You know me, I'm as normal as anyone you've ever met. I pride myself on that. I see unusual people, and while I may envy them for a few minutes, I'm actually glad I'm so normal. But even normal ones like me -- who knows the exact reason? -- can erupt, especially if push comes to shove.
Well, darn it all, that happened yesterday. Maybe because it was Sunday, a day for going to church, then erupting in euphoria, which the ancients controlled by an afternoon of blood sacrifice, a luxury we don't typically indulge in, unless of course we're country folk. Still, as you know, any sublimated desire, impulse, or instinct is still there. And finally -- call it the devil, if you will -- in the end it can't be denied. The Nazis proved that completely, which makes me feel better, although I know I'm still to be blamed.
Anyway, I felt the impulses rising up in me. You probably know exactly what I'm talking about, an inflationary surge of light through the spine that has to spill out, the metaphysical equivalent of piss and vinegar. You have to rotate it just so. I nearly had time to offer up my dog on a makeshift altar, the patio table, but then they were here -- relatives -- to take me to the party.
Party? you ask. Parties on Sunday afternoon? Yes, if it's your birthday and you happen to be one-year-old. There's a youngster in the family, and in a few days he turns one, although they had his party a few days early. It was a joy to see him, there in his top hat and his little suitcase, naked except for a diaper. He waved at me cheerfully as he walked by, his walk very tentative. It seems he has been walking for only a week or so, and even with that he's not very good. He takes a few steps, then sits, ending in the family's applause.

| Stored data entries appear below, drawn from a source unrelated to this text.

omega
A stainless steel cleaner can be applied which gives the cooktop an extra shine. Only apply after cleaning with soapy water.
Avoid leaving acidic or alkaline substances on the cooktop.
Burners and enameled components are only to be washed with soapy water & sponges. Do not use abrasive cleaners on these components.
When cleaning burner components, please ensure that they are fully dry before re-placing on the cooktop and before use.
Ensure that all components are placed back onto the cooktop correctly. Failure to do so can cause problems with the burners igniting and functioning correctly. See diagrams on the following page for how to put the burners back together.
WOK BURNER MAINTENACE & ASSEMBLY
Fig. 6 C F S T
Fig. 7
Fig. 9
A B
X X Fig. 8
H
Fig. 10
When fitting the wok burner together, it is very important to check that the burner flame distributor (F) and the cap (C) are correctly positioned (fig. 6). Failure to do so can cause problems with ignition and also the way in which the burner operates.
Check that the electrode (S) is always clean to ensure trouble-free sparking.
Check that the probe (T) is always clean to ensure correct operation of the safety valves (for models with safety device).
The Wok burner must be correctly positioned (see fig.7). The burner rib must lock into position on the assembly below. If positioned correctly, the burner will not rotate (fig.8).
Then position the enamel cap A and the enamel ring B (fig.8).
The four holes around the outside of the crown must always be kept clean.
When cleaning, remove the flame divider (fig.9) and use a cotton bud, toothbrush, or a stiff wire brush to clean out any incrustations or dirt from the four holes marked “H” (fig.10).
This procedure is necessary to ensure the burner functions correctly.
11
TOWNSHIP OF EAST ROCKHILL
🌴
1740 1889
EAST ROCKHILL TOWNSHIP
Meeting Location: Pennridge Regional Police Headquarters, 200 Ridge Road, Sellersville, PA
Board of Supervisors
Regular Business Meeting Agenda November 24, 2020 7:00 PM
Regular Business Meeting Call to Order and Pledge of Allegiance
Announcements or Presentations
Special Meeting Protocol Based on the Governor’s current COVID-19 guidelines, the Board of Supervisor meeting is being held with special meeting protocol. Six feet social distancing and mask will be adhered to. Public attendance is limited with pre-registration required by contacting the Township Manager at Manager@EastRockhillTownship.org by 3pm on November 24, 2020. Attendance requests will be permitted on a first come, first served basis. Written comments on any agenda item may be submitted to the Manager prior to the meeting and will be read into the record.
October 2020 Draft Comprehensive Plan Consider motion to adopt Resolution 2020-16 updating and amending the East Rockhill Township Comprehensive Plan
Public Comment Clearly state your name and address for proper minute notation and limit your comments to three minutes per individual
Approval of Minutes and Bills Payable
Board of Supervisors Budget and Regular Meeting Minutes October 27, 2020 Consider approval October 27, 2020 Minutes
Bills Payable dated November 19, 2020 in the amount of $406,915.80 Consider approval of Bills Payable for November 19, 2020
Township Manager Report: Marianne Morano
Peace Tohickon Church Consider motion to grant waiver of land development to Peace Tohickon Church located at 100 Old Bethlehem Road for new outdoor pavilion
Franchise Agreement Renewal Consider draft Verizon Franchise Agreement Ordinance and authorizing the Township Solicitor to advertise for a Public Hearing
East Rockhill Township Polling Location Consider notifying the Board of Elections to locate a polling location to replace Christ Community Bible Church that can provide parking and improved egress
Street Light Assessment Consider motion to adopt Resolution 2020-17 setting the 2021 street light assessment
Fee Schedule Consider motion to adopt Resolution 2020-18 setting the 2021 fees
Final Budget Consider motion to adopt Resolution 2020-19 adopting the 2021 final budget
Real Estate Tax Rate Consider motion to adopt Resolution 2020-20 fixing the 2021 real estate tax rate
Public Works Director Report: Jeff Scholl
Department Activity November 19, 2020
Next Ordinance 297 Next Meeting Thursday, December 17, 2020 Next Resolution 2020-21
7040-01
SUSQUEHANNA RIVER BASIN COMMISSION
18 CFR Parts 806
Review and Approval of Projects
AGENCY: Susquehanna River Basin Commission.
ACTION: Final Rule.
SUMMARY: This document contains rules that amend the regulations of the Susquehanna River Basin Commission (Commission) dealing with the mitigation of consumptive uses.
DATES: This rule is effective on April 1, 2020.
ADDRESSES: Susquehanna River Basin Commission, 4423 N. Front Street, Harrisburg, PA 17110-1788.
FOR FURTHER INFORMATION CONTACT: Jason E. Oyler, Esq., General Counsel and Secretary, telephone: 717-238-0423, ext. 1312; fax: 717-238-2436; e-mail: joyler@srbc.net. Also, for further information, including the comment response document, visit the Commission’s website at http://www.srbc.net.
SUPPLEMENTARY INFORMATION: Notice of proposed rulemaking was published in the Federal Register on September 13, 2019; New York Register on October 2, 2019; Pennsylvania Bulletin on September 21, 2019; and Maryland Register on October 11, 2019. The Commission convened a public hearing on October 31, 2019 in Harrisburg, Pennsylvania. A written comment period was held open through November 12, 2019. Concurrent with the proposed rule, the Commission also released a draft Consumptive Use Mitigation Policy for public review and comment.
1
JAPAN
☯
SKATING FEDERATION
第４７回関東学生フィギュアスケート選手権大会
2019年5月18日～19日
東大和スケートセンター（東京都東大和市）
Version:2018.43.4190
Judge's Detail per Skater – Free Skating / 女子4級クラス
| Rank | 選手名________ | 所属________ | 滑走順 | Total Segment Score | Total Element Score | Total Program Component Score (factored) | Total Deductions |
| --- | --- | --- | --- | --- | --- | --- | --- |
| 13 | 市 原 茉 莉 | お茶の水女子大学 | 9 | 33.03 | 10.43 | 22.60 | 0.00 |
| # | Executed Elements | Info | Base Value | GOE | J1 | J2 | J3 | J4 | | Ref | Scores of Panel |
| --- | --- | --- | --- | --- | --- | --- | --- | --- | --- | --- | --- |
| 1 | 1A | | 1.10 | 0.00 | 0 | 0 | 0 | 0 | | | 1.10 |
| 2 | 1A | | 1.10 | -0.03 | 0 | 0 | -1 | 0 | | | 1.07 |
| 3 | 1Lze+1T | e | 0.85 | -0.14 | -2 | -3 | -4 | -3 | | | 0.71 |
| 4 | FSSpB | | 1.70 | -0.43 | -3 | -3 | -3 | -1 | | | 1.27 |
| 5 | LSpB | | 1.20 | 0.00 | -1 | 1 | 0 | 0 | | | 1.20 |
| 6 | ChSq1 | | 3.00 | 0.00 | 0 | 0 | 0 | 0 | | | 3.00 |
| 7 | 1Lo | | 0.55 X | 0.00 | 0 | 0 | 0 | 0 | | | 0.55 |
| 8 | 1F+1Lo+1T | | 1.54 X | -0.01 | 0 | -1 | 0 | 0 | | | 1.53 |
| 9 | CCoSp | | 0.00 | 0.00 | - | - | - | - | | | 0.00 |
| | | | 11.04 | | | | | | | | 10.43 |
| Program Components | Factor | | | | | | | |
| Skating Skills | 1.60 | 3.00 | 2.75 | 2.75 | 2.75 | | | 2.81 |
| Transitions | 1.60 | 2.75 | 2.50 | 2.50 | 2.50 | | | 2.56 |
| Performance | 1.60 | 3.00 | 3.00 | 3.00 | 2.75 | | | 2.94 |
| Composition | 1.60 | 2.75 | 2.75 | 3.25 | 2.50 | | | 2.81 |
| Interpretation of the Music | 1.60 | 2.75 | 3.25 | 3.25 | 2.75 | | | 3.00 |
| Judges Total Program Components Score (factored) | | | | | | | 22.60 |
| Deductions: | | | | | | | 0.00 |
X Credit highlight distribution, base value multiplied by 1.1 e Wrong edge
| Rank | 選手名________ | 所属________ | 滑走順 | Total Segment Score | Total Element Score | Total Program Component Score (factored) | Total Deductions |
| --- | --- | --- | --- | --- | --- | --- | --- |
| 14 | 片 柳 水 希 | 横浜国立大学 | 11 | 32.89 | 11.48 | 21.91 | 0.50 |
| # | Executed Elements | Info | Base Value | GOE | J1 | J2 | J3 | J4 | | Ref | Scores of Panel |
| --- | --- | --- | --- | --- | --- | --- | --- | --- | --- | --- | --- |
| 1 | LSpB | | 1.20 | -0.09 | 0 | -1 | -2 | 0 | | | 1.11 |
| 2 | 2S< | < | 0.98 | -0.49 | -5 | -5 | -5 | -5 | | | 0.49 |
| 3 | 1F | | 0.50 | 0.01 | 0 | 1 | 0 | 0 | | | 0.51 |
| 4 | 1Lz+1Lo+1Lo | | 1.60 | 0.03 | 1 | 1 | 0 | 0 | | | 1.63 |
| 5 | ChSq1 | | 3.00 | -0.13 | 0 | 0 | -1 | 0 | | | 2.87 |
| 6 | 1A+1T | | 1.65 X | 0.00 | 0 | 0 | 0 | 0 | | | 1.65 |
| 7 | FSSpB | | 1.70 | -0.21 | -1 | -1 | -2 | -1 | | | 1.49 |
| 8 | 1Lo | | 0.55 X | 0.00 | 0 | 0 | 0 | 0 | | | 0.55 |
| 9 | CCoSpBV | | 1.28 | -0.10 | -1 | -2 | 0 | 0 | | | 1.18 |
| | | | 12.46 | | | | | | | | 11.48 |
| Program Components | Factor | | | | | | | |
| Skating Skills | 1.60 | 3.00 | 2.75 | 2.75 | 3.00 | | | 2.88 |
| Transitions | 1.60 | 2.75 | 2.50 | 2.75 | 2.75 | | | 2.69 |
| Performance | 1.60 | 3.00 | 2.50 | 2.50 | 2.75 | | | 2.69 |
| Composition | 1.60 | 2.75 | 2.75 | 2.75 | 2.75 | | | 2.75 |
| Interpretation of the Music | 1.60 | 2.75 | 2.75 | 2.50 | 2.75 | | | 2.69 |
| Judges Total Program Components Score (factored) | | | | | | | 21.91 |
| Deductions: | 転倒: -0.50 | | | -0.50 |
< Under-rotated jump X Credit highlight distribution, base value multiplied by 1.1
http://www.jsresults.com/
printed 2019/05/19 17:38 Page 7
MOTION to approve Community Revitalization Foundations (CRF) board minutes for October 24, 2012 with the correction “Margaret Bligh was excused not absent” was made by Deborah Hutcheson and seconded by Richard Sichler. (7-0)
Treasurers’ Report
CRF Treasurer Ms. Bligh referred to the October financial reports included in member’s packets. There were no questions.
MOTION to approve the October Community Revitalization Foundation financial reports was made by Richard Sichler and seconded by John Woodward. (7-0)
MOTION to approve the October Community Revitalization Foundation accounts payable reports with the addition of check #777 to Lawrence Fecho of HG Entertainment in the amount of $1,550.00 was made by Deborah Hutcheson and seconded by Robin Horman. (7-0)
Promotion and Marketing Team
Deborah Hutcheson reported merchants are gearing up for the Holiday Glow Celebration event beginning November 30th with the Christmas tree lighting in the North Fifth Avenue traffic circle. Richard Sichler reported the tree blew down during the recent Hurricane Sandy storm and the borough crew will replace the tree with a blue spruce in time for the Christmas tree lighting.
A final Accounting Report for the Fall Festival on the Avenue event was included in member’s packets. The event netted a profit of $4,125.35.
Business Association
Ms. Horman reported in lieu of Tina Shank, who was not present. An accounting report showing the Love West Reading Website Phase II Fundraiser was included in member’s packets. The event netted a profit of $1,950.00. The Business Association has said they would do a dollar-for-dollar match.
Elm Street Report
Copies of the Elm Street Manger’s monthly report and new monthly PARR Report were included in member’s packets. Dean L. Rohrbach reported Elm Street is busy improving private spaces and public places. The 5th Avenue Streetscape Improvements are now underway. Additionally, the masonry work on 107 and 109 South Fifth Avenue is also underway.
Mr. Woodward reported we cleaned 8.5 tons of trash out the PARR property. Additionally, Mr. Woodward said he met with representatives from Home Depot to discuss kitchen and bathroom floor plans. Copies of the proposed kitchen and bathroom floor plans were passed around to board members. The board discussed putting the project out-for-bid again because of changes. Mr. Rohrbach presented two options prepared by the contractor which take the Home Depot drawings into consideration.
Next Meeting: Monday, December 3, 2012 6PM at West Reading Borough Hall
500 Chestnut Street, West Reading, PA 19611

OK, like I said, I'm blaming my behavior on the piss and vinegar, the lack of blood sacrifice, everything but the Nazis, who already have enough to answer for. The surge of light was so great -- it was a rather nasty concoction, actually, of light and dark; inner cleansing carries many risks. I couldn't help myself. When the baby finally plopped down in the center of the room, eliciting applause, I erupted, running over and then running in circles around him, becoming, according to the sworn testimony of survivors, a tiger-like blur (cf. Sambo story). Then, to save myself from a buttery end, I ran up the wall all the way to the ceiling and fell with a thud. I cried out, "I know how to walk, too!"
At this point I might hope for sympathy (I couldn't help myself). But once you've ruined a birthday party for a one-year-old, in the eyes of the spiritually bereft you're nothing but dirt. Aunts and uncles, friends of the mother, including quite a few guests I don't know personally, lambasted me with severity, saying things like, "This isn't a competition! If you're somehow a better walker or runner than a baby, no one cares!" What could I do? I rubbed myself in the places where I hurt, and a few where I didn't.
But they kept giving it to me, the full impact, piling on. These aren't exact quotes, but it's the gist of the damned thing:
"Even though this child is 11 months old, just short of being one, he will grow! And he will get a better education than you! He will succeed where you failed! Then one day when you're in the nursing home, unable to get from your bed to the wheelchair without a Hoyer Lift and five CNAs, this baby -- by then fully grown and able to walk, if not fly -- will visit you, and he'll run circles around you! He will also dash up the wall, leaving muddy footprints for you to look at, if you're still able to see!"
There was everything but forgiveness.